Récit des difficultés d’assistance humanitaire en mer Méditerranée et entraves subies par le navire Ocean Viking (OV) au mois d’août 2025.
On assiste en Méditerranée à un effacement de fait des principes humanitaires que l’Union européenne (UE) brandit volontiers dans les cénacles internationaux, dès-lors qu’il ne s’agit pas du franchissement de ses frontières. Dans ce cas, le principe d’humanité[1] semble s’évaporer. Epuisement, violences et privations de liberté deviennent alors des options délibérées notamment menées par le gouvernement italien ou son supplétif, le gouvernement libyen pour contrer les actions des ONG de sauvetage en mer. L’UE entérine ainsi tacitement la surmortalité des naufragés, comme les potentielles conséquences pour la sécurité des acteurs humanitaires qui découlent des stratégies déployées. En effet, aucune réaction utile de la part de la Commission européenne ou des autres Etats-membres par l’intermédiaire du Conseil de l’Union européenne.

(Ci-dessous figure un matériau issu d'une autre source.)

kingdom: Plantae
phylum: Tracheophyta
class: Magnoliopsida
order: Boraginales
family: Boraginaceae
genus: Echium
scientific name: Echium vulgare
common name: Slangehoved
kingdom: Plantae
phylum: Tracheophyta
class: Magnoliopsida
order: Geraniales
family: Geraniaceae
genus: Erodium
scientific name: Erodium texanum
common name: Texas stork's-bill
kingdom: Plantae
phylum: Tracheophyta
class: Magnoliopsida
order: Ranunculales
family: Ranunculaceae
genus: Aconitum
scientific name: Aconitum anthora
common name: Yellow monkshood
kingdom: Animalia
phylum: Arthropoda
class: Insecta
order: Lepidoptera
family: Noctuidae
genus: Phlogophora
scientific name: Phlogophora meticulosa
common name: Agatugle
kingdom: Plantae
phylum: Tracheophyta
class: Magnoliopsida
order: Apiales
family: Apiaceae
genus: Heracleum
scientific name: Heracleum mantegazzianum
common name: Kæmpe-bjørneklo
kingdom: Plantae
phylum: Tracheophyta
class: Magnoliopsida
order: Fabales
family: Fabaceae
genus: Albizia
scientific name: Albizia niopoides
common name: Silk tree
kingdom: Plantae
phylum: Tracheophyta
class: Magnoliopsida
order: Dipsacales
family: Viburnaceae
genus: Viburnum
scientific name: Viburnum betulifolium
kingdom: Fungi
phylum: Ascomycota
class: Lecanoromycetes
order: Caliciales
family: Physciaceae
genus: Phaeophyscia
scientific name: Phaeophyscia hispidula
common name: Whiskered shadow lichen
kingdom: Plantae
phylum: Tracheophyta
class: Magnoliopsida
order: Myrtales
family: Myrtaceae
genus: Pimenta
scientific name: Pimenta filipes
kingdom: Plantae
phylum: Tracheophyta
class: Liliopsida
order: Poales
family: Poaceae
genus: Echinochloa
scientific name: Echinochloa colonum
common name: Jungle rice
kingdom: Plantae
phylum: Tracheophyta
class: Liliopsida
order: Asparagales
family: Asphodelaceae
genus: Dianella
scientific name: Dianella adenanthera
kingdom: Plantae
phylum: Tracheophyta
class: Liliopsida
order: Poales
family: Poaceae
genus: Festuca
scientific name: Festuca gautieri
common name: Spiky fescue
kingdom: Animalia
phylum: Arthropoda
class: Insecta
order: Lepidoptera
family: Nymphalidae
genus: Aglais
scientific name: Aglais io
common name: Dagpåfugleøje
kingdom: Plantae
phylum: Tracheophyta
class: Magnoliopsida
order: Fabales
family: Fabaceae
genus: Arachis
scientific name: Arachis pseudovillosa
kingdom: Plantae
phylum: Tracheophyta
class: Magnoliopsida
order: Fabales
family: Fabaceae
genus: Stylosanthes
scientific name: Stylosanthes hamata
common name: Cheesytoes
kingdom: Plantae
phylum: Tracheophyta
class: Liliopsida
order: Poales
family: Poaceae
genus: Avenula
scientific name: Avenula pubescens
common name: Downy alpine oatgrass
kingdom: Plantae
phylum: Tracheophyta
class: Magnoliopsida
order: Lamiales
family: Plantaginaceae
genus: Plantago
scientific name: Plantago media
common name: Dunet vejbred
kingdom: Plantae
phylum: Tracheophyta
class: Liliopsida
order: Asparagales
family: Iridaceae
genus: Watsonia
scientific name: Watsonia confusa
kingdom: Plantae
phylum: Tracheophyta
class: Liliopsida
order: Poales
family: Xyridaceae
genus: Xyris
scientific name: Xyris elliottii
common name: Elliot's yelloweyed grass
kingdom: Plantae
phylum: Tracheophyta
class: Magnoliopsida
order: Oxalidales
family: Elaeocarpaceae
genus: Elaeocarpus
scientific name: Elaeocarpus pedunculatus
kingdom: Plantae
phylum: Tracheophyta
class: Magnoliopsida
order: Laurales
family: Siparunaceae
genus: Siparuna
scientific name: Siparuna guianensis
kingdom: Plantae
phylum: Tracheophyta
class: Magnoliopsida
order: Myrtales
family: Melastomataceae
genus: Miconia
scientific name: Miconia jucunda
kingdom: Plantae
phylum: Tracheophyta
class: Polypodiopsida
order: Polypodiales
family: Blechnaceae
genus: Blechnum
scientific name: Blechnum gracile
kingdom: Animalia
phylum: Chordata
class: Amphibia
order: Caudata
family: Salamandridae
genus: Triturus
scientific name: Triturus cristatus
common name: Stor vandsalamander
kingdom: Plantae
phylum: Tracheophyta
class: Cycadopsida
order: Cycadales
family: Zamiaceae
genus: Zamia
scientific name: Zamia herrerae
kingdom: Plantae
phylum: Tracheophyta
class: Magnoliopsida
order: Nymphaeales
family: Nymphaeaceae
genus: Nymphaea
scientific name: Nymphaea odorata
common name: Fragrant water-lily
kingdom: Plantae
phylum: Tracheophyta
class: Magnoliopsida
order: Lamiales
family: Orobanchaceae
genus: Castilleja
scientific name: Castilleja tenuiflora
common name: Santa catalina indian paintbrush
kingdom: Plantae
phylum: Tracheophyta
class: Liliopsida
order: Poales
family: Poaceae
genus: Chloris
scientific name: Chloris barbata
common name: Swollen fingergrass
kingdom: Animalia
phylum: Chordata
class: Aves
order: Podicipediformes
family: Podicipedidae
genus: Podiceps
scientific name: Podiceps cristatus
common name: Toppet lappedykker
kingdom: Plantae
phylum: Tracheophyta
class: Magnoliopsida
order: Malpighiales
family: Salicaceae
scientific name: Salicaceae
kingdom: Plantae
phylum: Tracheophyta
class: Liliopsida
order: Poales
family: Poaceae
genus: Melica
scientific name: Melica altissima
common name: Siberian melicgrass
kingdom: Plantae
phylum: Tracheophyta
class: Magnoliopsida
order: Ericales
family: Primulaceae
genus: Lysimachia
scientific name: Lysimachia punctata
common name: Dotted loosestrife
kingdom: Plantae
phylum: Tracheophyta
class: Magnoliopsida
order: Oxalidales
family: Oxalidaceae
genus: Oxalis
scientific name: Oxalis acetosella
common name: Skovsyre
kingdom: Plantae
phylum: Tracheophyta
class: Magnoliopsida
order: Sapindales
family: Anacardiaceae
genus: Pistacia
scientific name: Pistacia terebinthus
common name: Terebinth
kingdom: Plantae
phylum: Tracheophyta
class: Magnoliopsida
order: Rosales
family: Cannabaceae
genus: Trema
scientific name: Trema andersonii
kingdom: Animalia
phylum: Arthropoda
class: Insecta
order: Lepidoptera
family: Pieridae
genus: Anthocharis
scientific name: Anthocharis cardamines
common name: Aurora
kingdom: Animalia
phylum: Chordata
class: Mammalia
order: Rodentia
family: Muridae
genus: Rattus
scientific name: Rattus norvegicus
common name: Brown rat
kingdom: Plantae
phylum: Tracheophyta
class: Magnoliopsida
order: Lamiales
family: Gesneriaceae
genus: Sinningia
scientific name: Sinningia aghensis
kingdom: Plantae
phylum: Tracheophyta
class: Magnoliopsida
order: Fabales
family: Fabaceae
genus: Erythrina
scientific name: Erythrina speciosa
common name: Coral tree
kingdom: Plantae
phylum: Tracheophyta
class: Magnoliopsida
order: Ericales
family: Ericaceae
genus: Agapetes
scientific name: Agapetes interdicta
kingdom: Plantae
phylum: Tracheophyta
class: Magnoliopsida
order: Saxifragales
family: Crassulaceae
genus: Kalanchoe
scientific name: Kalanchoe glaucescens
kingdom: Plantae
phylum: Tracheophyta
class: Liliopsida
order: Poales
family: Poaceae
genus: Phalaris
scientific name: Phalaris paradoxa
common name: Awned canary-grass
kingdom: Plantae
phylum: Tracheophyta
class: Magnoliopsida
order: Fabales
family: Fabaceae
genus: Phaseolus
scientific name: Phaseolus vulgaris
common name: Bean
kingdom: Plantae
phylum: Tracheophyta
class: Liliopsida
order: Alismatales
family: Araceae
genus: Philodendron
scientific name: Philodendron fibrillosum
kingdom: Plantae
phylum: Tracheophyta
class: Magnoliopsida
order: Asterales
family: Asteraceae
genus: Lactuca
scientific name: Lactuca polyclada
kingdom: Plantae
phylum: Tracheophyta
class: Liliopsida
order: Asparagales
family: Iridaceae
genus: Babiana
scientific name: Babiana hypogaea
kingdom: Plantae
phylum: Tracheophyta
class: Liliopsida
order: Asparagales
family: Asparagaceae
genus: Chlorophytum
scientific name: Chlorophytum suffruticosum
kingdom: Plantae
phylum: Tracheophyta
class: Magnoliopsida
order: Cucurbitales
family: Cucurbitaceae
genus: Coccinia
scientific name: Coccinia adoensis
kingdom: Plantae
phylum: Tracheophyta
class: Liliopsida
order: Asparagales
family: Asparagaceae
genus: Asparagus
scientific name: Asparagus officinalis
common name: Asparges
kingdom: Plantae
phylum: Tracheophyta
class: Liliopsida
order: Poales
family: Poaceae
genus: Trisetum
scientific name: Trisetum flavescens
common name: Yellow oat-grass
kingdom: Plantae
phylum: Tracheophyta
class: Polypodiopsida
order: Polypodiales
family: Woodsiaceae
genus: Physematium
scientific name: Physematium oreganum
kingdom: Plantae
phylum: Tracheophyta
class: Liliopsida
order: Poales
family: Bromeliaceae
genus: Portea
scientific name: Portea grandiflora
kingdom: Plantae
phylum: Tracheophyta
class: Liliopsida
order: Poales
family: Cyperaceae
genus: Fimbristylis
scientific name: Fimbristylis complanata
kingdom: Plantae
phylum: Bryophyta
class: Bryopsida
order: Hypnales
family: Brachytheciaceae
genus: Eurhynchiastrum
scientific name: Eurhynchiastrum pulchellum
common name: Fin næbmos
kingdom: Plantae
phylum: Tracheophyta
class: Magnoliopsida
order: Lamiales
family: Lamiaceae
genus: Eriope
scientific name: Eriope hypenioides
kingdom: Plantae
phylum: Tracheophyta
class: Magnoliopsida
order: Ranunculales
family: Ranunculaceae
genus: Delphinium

L’épuisement délibéré, humain et financier, des ONG, est érigé en doctrine
Le 2 août 2025 l’Ocean Viking, navire affrété par SOS Méditerranée, réalise un sauvetage au large des côtes libyennes. Trente-sept personnes sont alors recueillies à bord. Toutes sont originaires du Soudan qui traverse à nouveau un regain de violence, génératrice d’une crise alimentaire dramatique pour sa population.
Le navire se voit alors désigner, par les autorités italiennes, le port de Ravenne à 1 600 km du lieu du sauvetage, pour débarquer les rescapés.
Source : Pierre Micheletti, SOS Méditerranée.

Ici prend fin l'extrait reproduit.